Error rate. If the JavaScript error rate increases by more than 2x the baseline within 5 minutes of a deploy, we get an alert. This catches crashes, API failures, and rendering errors. Threshold is deliberately low because each deploy is small — any error spike is almost certainly caused by the last change.

Core action completion rate. If the rate at which users complete the core action drops by more than 10% in the 30 minutes after a deploy, we get an alert. This catches subtle product-breaking bugs that don't throw errors — a button that doesn't respond, a flow that dead-ends, a screen that renders but is unusable.

API p99 latency. If the 99th percentile response time increases by more than 50%, we get an alert. This catches performance regressions — the kind of bug that doesn't break anything but makes the product feel slow enough to increase abandonment.

Three metrics. Three thresholds. Automatic alerts. No dashboards to watch.
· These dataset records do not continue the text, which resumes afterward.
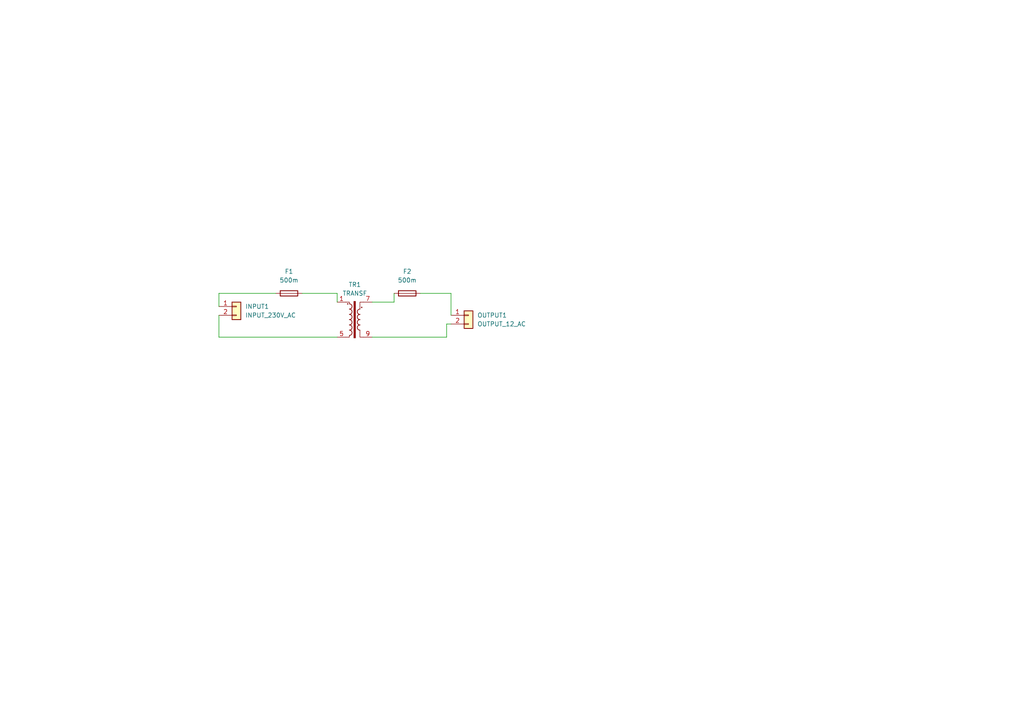
<source format=kicad_sch>
(kicad_sch
	(version 20231120)
	(generator "eeschema")
	(generator_version "8.0")
	(uuid "2c2057e0-ec0e-47bc-b973-069a3212fd0c")
	(paper "A4")
	
	(wire
		(pts
			(xy 130.81 85.09) (xy 130.81 91.44)
		)
		(stroke
			(width 0)
			(type default)
		)
		(uuid "15d279dc-2c1a-4369-9ed9-87095cbe65a8")
	)
	(wire
		(pts
			(xy 114.3 87.63) (xy 114.3 85.09)
		)
		(stroke
			(width 0)
			(type default)
		)
		(uuid "1801cc78-90fc-4697-9955-4b4a37ffe0c2")
	)
	(wire
		(pts
			(xy 63.5 85.09) (xy 80.01 85.09)
		)
		(stroke
			(width 0)
			(type default)
		)
		(uuid "2f78176b-a849-41c2-87c2-12221456714d")
	)
	(wire
		(pts
			(xy 121.92 85.09) (xy 130.81 85.09)
		)
		(stroke
			(width 0)
			(type default)
		)
		(uuid "4d22dce4-c15f-4532-8308-585548a0acff")
	)
	(wire
		(pts
			(xy 63.5 88.9) (xy 63.5 85.09)
		)
		(stroke
			(width 0)
			(type default)
		)
		(uuid "6552d0ab-ba58-4299-ba2e-8bf0c192a87b")
	)
	(wire
		(pts
			(xy 87.63 85.09) (xy 97.79 85.09)
		)
		(stroke
			(width 0)
			(type default)
		)
		(uuid "6f2c4d47-3de6-4cd8-81ba-179dd92bfa96")
	)
	(wire
		(pts
			(xy 63.5 97.79) (xy 63.5 91.44)
		)
		(stroke
			(width 0)
			(type default)
		)
		(uuid "7b8a8c1e-c9cb-45ef-a86c-214e04506b4a")
	)
	(wire
		(pts
			(xy 129.54 97.79) (xy 107.95 97.79)
		)
		(stroke
			(width 0)
			(type default)
		)
		(uuid "aa25b1dc-d538-4364-8d50-4bfc26902287")
	)
	(wire
		(pts
			(xy 129.54 93.98) (xy 129.54 97.79)
		)
		(stroke
			(width 0)
			(type default)
		)
		(uuid "bda19e73-b1d7-4c25-a631-89df66da7ce1")
	)
	(wire
		(pts
			(xy 107.95 87.63) (xy 114.3 87.63)
		)
		(stroke
			(width 0)
			(type default)
		)
		(uuid "bdb81878-fa38-442f-95e7-0d57bac1b3b8")
	)
	(wire
		(pts
			(xy 129.54 93.98) (xy 130.81 93.98)
		)
		(stroke
			(width 0)
			(type default)
		)
		(uuid "c0066c41-010f-4c5a-9db5-6fefc4ad699f")
	)
	(wire
		(pts
			(xy 97.79 85.09) (xy 97.79 87.63)
		)
		(stroke
			(width 0)
			(type default)
		)
		(uuid "d179a6f8-3d55-4da4-8fb2-3b2dbd0f7f4a")
	)
	(wire
		(pts
			(xy 97.79 97.79) (xy 63.5 97.79)
		)
		(stroke
			(width 0)
			(type default)
		)
		(uuid "fad08e66-40cd-4fdf-9845-9a078e87cbb4")
	)
	(symbol
		(lib_id "Connector_Generic:Conn_01x02")
		(at 135.89 91.44 0)
		(unit 1)
		(exclude_from_sim no)
		(in_bom yes)
		(on_board yes)
		(dnp no)
		(fields_autoplaced yes)
		(uuid "11497128-6b25-466a-8db6-12df1e60a243")
		(property "Reference" "OUTPUT1"
			(at 138.43 91.4399 0)
			(effects
				(font
					(size 1.27 1.27)
				)
				(justify left)
			)
		)
		(property "Value" "OUTPUT_12_AC"
			(at 138.43 93.9799 0)
			(effects
				(font
					(size 1.27 1.27)
				)
				(justify left)
			)
		)
		(property "Footprint" "TerminalBlock_MetzConnect:TerminalBlock_MetzConnect_Type094_RT03502HBLU_1x02_P5.00mm_Horizontal"
			(at 135.89 91.44 0)
			(effects
				(font
					(size 1.27 1.27)
				)
				(hide yes)
			)
		)
		(property "Datasheet" "~"
			(at 135.89 91.44 0)
			(effects
				(font
					(size 1.27 1.27)
				)
				(hide yes)
			)
		)
		(property "Description" "Generic connector, single row, 01x02, script generated (kicad-library-utils/schlib/autogen/connector/)"
			(at 135.89 91.44 0)
			(effects
				(font
					(size 1.27 1.27)
				)
				(hide yes)
			)
		)
		(pin "2"
			(uuid "db3a563d-be6a-4afb-901e-1d484ab37714")
		)
		(pin "1"
			(uuid "5e730eda-c88c-4376-b15c-9e26871a4be9")
		)
		(instances
			(project "transformateur_circuit"
				(path "/2c2057e0-ec0e-47bc-b973-069a3212fd0c"
					(reference "OUTPUT1")
					(unit 1)
				)
			)
		)
	)
	(symbol
		(lib_id "Connector_Generic:Conn_01x02")
		(at 68.58 88.9 0)
		(unit 1)
		(exclude_from_sim no)
		(in_bom yes)
		(on_board yes)
		(dnp no)
		(fields_autoplaced yes)
		(uuid "159753fd-c92a-4d14-a168-a4382a8c17b3")
		(property "Reference" "INPUT1"
			(at 71.12 88.8999 0)
			(effects
				(font
					(size 1.27 1.27)
				)
				(justify left)
			)
		)
		(property "Value" "INPUT_230V_AC"
			(at 71.12 91.4399 0)
			(effects
				(font
					(size 1.27 1.27)
				)
				(justify left)
			)
		)
		(property "Footprint" "TerminalBlock_MetzConnect:TerminalBlock_MetzConnect_Type094_RT03502HBLU_1x02_P5.00mm_Horizontal"
			(at 68.58 88.9 0)
			(effects
				(font
					(size 1.27 1.27)
				)
				(hide yes)
			)
		)
		(property "Datasheet" "~"
			(at 68.58 88.9 0)
			(effects
				(font
					(size 1.27 1.27)
				)
				(hide yes)
			)
		)
		(property "Description" "Generic connector, single row, 01x02, script generated (kicad-library-utils/schlib/autogen/connector/)"
			(at 68.58 88.9 0)
			(effects
				(font
					(size 1.27 1.27)
				)
				(hide yes)
			)
		)
		(pin "2"
			(uuid "deb34934-6437-4596-bedf-e17f909a1cec")
		)
		(pin "1"
			(uuid "9ac67f83-1108-4c7e-a77e-cd63f66df6dd")
		)
		(instances
			(project ""
				(path "/2c2057e0-ec0e-47bc-b973-069a3212fd0c"
					(reference "INPUT1")
					(unit 1)
				)
			)
		)
	)
	(symbol
		(lib_id "Device:Fuse")
		(at 118.11 85.09 270)
		(unit 1)
		(exclude_from_sim no)
		(in_bom yes)
		(on_board yes)
		(dnp no)
		(fields_autoplaced yes)
		(uuid "20953e0c-8416-4773-a76d-b5630ae1348c")
		(property "Reference" "F2"
			(at 118.11 78.74 90)
			(effects
				(font
					(size 1.27 1.27)
				)
			)
		)
		(property "Value" "500m"
			(at 118.11 81.28 90)
			(effects
				(font
					(size 1.27 1.27)
				)
			)
		)
		(property "Footprint" "Resistor_THT:R_Axial_Power_L20.0mm_W6.4mm_P22.40mm"
			(at 118.11 83.312 90)
			(effects
				(font
					(size 1.27 1.27)
				)
				(hide yes)
			)
		)
		(property "Datasheet" "~"
			(at 118.11 85.09 0)
			(effects
				(font
					(size 1.27 1.27)
				)
				(hide yes)
			)
		)
		(property "Description" "Fuse"
			(at 118.11 85.09 0)
			(effects
				(font
					(size 1.27 1.27)
				)
				(hide yes)
			)
		)
		(pin "1"
			(uuid "6e924329-4f70-45ed-b17e-2e54cca6e94a")
		)
		(pin "2"
			(uuid "7452759c-910b-4f59-b937-e0bb2d15783c")
		)
		(instances
			(project "transformateur_circuit"
				(path "/2c2057e0-ec0e-47bc-b973-069a3212fd0c"
					(reference "F2")
					(unit 1)
				)
			)
		)
	)
	(symbol
		(lib_id "Transformer:TEZ6.0-D-1")
		(at 102.87 92.71 0)
		(unit 1)
		(exclude_from_sim no)
		(in_bom yes)
		(on_board yes)
		(dnp no)
		(fields_autoplaced yes)
		(uuid "6d2f0abe-08c9-4bea-a77e-20b8817e7dfc")
		(property "Reference" "TR1"
			(at 102.9081 82.55 0)
			(effects
				(font
					(size 1.27 1.27)
				)
			)
		)
		(property "Value" "TRANSF"
			(at 102.9081 85.09 0)
			(effects
				(font
					(size 1.27 1.27)
				)
			)
		)
		(property "Footprint" "Transformer_THT:Transformer_Breve_TEZ-38x45"
			(at 102.87 101.6 0)
			(effects
				(font
					(size 1.27 1.27)
					(italic yes)
				)
				(hide yes)
			)
		)
		(property "Datasheet" "http://www.breve.pl/pdf/ANG/TEZ_ang.pdf"
			(at 102.87 92.71 0)
			(effects
				(font
					(size 1.27 1.27)
				)
				(hide yes)
			)
		)
		(property "Description" "TEZ6.0/D/x, 6VA, Single Secondary, Cast Resin Transformer, PCB"
			(at 102.87 92.71 0)
			(effects
				(font
					(size 1.27 1.27)
				)
				(hide yes)
			)
		)
		(pin "7"
			(uuid "d9e31598-2d8c-4096-874c-b168abd9884a")
		)
		(pin "9"
			(uuid "9ac17e5c-441d-4671-9d3d-7cf1f871779d")
		)
		(pin "5"
			(uuid "1a396f45-e14d-49ae-b69f-5c475ce38052")
		)
		(pin "1"
			(uuid "47fb9831-269a-4cf3-b430-5374294f7bfc")
		)
		(instances
			(project ""
				(path "/2c2057e0-ec0e-47bc-b973-069a3212fd0c"
					(reference "TR1")
					(unit 1)
				)
			)
		)
	)
	(symbol
		(lib_id "Device:Fuse")
		(at 83.82 85.09 270)
		(unit 1)
		(exclude_from_sim no)
		(in_bom yes)
		(on_board yes)
		(dnp no)
		(fields_autoplaced yes)
		(uuid "ffd00882-302d-49f6-9cdc-0bf3e754b739")
		(property "Reference" "F1"
			(at 83.82 78.74 90)
			(effects
				(font
					(size 1.27 1.27)
				)
			)
		)
		(property "Value" "500m"
			(at 83.82 81.28 90)
			(effects
				(font
					(size 1.27 1.27)
				)
			)
		)
		(property "Footprint" "Resistor_THT:R_Axial_Power_L20.0mm_W6.4mm_P22.40mm"
			(at 83.82 83.312 90)
			(effects
				(font
					(size 1.27 1.27)
				)
				(hide yes)
			)
		)
		(property "Datasheet" "~"
			(at 83.82 85.09 0)
			(effects
				(font
					(size 1.27 1.27)
				)
				(hide yes)
			)
		)
		(property "Description" "Fuse"
			(at 83.82 85.09 0)
			(effects
				(font
					(size 1.27 1.27)
				)
				(hide yes)
			)
		)
		(pin "1"
			(uuid "aaba729d-99f5-4e69-ac74-8e993788ef64")
		)
		(pin "2"
			(uuid "228ea4f1-25dc-476c-a610-4c3d4fdccede")
		)
		(instances
			(project ""
				(path "/2c2057e0-ec0e-47bc-b973-069a3212fd0c"
					(reference "F1")
					(unit 1)
				)
			)
		)
	)
	(sheet_instances
		(path "/"
			(page "1")
		)
	)
)

</source>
If none of the three fire within 5 minutes, the deploy is clean and we move on.

The culture shift

Deploying 12 times a day requires trusting your team to not break things, and trusting your systems to catch it when they do. This is a culture shift, not a tooling change. The first month we moved to continuous deploy, people were nervous. "Should I really push this without a code review?" "What if I break production?" By the second month, the nervousness was gone — because people had pushed dozens of changes and the system had caught the 2-3 that had issues before any user noticed.

The paradox of frequent deploys: they feel more dangerous but are actually safer. Each individual deploy has almost zero risk because it's tiny. The aggregate risk over a day is lower than a single weekly batch deploy because problems are caught immediately instead of accumulating.


The deploy pipeline is not a technical problem. It's a feedback loop. The faster you can get changes to production, the faster you learn whether they work. The faster you learn, the faster you improve. Every hour your code sits in a branch waiting for review or staging or deploy approval is an hour of delayed learning. Optimize for cycle time above all else, and build the safety nets that let you move fast without breaking things.